And in practice, how many people would be installing more than
gl+vdpau+clover?  All the drivers support gl, but I think the typical
config there is already mega-driver.  So we are trading off removing
pipe_*.so for adding a larger vdpau+clover, but once we strip out the
drivers that don't make sense for those state trackers, is it really
so bad?

>
>> I did have a thought earlier today.  Since we have glvnd, and
>> opencl-icd (and I guess vdpau and vaapi have a sort of loader), where
>> the state tracker isn't directly exporting the API symbols but rather
>> just a jump-table used by the icd .so, we could actually perhaps do a
>> mega-mega driver where all the state trackers and all the drivers are
>> linked into a single .so.. That would reduce the disk and memory
>> footprint the most.  (Well, ok, it would cost maybe some virtual
>> address space, but pages associated w/ unused state trackers wouldn't
>> be demand-paged in, so meh?)
>>
> Err... no. It was brought up before and it's a very bad idea. The
> different targets pull different dependencies which you can not force.

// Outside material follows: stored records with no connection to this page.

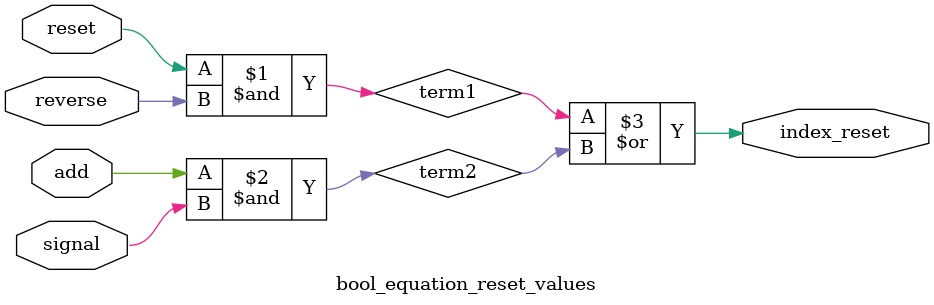
<source format=sv>
module bool_equation_reset_values(input reset, reverse, add, signal,output index_reset);
    wire term1,term2;
    and(term1,reset,reverse);
    and(term2,add,signal);
    or(index_reset,term1,term2);
endmodule
</source>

well, I mean, we are already pulling in llvm no matter what, so is
whatever else that gets dragged in really that bad (or unsolveable)?
What sort of dependencies are we talking about?

> I would greatly encourage that we shift away from the binary sizes and
> consider resolving the icky pointer/singleton/related issues.

Short of dynamically linking glsl_types, or making glsl_types symbols
resolved at runtime, I am not sure there is a solution.  And that
becomes a potential issue if you mix state trackers from different
mesa versions.  (Although maybe the answer there is simply "don't do
that"?)

BR,
-R